◆ TASK DETAILS
Copy every line of the following records word for word, keeping their order.

◆ TASK INPUTS
---+---

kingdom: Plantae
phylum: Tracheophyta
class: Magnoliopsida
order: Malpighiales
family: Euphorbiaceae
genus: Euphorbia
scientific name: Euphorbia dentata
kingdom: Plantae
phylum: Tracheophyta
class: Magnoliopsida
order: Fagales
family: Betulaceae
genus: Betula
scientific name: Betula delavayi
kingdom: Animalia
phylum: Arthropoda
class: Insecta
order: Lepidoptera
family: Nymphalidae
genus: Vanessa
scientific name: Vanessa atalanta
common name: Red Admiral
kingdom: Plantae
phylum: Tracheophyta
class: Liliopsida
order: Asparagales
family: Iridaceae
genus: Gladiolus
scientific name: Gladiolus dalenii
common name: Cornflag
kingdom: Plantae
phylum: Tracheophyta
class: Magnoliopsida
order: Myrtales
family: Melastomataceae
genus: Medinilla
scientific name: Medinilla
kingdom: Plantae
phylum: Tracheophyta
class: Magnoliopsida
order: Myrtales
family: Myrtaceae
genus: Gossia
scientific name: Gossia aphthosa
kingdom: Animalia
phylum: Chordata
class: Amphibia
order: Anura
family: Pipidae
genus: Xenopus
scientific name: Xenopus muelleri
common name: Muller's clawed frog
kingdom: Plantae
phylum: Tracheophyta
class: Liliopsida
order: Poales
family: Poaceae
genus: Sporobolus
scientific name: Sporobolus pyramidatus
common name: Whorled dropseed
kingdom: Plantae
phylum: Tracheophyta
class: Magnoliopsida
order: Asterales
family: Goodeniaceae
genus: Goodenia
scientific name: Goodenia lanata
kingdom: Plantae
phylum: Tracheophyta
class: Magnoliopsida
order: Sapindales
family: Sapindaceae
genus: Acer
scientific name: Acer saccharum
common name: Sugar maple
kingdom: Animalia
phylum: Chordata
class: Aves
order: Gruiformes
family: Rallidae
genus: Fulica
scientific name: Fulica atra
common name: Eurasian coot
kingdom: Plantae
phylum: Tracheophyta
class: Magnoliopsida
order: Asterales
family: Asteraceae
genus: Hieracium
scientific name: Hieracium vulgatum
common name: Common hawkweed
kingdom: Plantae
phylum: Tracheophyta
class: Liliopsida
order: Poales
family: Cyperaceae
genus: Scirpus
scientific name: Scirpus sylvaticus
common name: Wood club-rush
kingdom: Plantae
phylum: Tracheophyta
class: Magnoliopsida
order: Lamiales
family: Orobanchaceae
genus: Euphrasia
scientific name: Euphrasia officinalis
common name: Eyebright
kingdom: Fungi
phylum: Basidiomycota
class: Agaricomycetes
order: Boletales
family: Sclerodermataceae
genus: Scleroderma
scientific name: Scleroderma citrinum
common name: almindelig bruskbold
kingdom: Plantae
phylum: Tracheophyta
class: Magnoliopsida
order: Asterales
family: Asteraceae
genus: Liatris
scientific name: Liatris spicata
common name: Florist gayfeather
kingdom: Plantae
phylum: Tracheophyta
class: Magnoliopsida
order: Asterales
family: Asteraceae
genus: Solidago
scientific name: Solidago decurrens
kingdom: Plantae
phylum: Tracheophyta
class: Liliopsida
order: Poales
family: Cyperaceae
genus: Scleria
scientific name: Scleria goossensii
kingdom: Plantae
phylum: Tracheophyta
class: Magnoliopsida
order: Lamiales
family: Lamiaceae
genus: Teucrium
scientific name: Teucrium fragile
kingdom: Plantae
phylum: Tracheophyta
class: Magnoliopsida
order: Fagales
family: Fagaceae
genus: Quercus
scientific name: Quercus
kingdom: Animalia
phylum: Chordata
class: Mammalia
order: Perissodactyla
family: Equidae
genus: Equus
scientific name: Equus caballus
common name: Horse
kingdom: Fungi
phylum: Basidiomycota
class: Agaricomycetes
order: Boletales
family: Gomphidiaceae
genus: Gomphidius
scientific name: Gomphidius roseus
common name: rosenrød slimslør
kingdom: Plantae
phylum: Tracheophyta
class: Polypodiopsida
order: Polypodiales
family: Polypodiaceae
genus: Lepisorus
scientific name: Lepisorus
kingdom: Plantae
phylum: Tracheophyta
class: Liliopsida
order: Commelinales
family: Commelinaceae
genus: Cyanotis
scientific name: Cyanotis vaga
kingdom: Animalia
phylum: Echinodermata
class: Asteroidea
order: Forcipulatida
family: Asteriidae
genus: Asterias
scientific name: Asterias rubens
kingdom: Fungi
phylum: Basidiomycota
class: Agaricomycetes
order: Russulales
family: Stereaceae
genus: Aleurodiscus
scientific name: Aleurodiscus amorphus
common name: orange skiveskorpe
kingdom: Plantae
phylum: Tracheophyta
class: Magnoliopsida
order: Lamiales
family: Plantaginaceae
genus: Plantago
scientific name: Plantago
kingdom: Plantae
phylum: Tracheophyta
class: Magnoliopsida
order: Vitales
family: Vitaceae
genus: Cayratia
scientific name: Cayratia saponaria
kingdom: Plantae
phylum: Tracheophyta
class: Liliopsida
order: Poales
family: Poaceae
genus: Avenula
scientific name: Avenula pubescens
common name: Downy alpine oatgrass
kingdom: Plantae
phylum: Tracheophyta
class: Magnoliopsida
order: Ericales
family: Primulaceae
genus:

---+---

◆ SOLUTION
kingdom: Plantae
phylum: Tracheophyta
class: Magnoliopsida
order: Malpighiales
family: Euphorbiaceae
genus: Euphorbia
scientific name: Euphorbia dentata
kingdom: Plantae
phylum: Tracheophyta
class: Magnoliopsida
order: Fagales
family: Betulaceae
genus: Betula
scientific name: Betula delavayi
kingdom: Animalia
phylum: Arthropoda
class: Insecta
order: Lepidoptera
family: Nymphalidae
genus: Vanessa
scientific name: Vanessa atalanta
common name: Red Admiral
kingdom: Plantae
phylum: Tracheophyta
class: Liliopsida
order: Asparagales
family: Iridaceae
genus: Gladiolus
scientific name: Gladiolus dalenii
common name: Cornflag
kingdom: Plantae
phylum: Tracheophyta
class: Magnoliopsida
order: Myrtales
family: Melastomataceae
genus: Medinilla
scientific name: Medinilla
kingdom: Plantae
phylum: Tracheophyta
class: Magnoliopsida
order: Myrtales
family: Myrtaceae
genus: Gossia
scientific name: Gossia aphthosa
kingdom: Animalia
phylum: Chordata
class: Amphibia
order: Anura
family: Pipidae
genus: Xenopus
scientific name: Xenopus muelleri
common name: Muller's clawed frog
kingdom: Plantae
phylum: Tracheophyta
class: Liliopsida
order: Poales
family: Poaceae
genus: Sporobolus
scientific name: Sporobolus pyramidatus
common name: Whorled dropseed
kingdom: Plantae
phylum: Tracheophyta
class: Magnoliopsida
order: Asterales
family: Goodeniaceae
genus: Goodenia
scientific name: Goodenia lanata
kingdom: Plantae
phylum: Tracheophyta
class: Magnoliopsida
order: Sapindales
family: Sapindaceae
genus: Acer
scientific name: Acer saccharum
common name: Sugar maple
kingdom: Animalia
phylum: Chordata
class: Aves
order: Gruiformes
family: Rallidae
genus: Fulica
scientific name: Fulica atra
common name: Eurasian coot
kingdom: Plantae
phylum: Tracheophyta
class: Magnoliopsida
order: Asterales
family: Asteraceae
genus: Hieracium
scientific name: Hieracium vulgatum
common name: Common hawkweed
kingdom: Plantae
phylum: Tracheophyta
class: Liliopsida
order: Poales
family: Cyperaceae
genus: Scirpus
scientific name: Scirpus sylvaticus
common name: Wood club-rush
kingdom: Plantae
phylum: Tracheophyta
class: Magnoliopsida
order: Lamiales
family: Orobanchaceae
genus: Euphrasia
scientific name: Euphrasia officinalis
common name: Eyebright
kingdom: Fungi
phylum: Basidiomycota
class: Agaricomycetes
order: Boletales
family: Sclerodermataceae
genus: Scleroderma
scientific name: Scleroderma citrinum
common name: almindelig bruskbold
kingdom: Plantae
phylum: Tracheophyta
class: Magnoliopsida
order: Asterales
family: Asteraceae
genus: Liatris
scientific name: Liatris spicata
common name: Florist gayfeather
kingdom: Plantae
phylum: Tracheophyta
class: Magnoliopsida
order: Asterales
family: Asteraceae
genus: Solidago
scientific name: Solidago decurrens
kingdom: Plantae
phylum: Tracheophyta
class: Liliopsida
order: Poales
family: Cyperaceae
genus: Scleria
scientific name: Scleria goossensii
kingdom: Plantae
phylum: Tracheophyta
class: Magnoliopsida
order: Lamiales
family: Lamiaceae
genus: Teucrium
scientific name: Teucrium fragile
kingdom: Plantae
phylum: Tracheophyta
class: Magnoliopsida
order: Fagales
family: Fagaceae
genus: Quercus
scientific name: Quercus
kingdom: Animalia
phylum: Chordata
class: Mammalia
order: Perissodactyla
family: Equidae
genus: Equus
scientific name: Equus caballus
common name: Horse
kingdom: Fungi
phylum: Basidiomycota
class: Agaricomycetes
order: Boletales
family: Gomphidiaceae
genus: Gomphidius
scientific name: Gomphidius roseus
common name: rosenrød slimslør
kingdom: Plantae
phylum: Tracheophyta
class: Polypodiopsida
order: Polypodiales
family: Polypodiaceae
genus: Lepisorus
scientific name: Lepisorus
kingdom: Plantae
phylum: Tracheophyta
class: Liliopsida
order: Commelinales
family: Commelinaceae
genus: Cyanotis
scientific name: Cyanotis vaga
kingdom: Animalia
phylum: Echinodermata
class: Asteroidea
order: Forcipulatida
family: Asteriidae
genus: Asterias
scientific name: Asterias rubens
kingdom: Fungi
phylum: Basidiomycota
class: Agaricomycetes
order: Russulales
family: Stereaceae
genus: Aleurodiscus
scientific name: Aleurodiscus amorphus
common name: orange skiveskorpe
kingdom: Plantae
phylum: Tracheophyta
class: Magnoliopsida
order: Lamiales
family: Plantaginaceae
genus: Plantago
scientific name: Plantago
kingdom: Plantae
phylum: Tracheophyta
class: Magnoliopsida
order: Vitales
family: Vitaceae
genus: Cayratia
scientific name: Cayratia saponaria
kingdom: Plantae
phylum: Tracheophyta
class: Liliopsida
order: Poales
family: Poaceae
genus: Avenula
scientific name: Avenula pubescens
common name: Downy alpine oatgrass
kingdom: Plantae
phylum: Tracheophyta
class: Magnoliopsida
order: Ericales
family: Primulaceae
genus:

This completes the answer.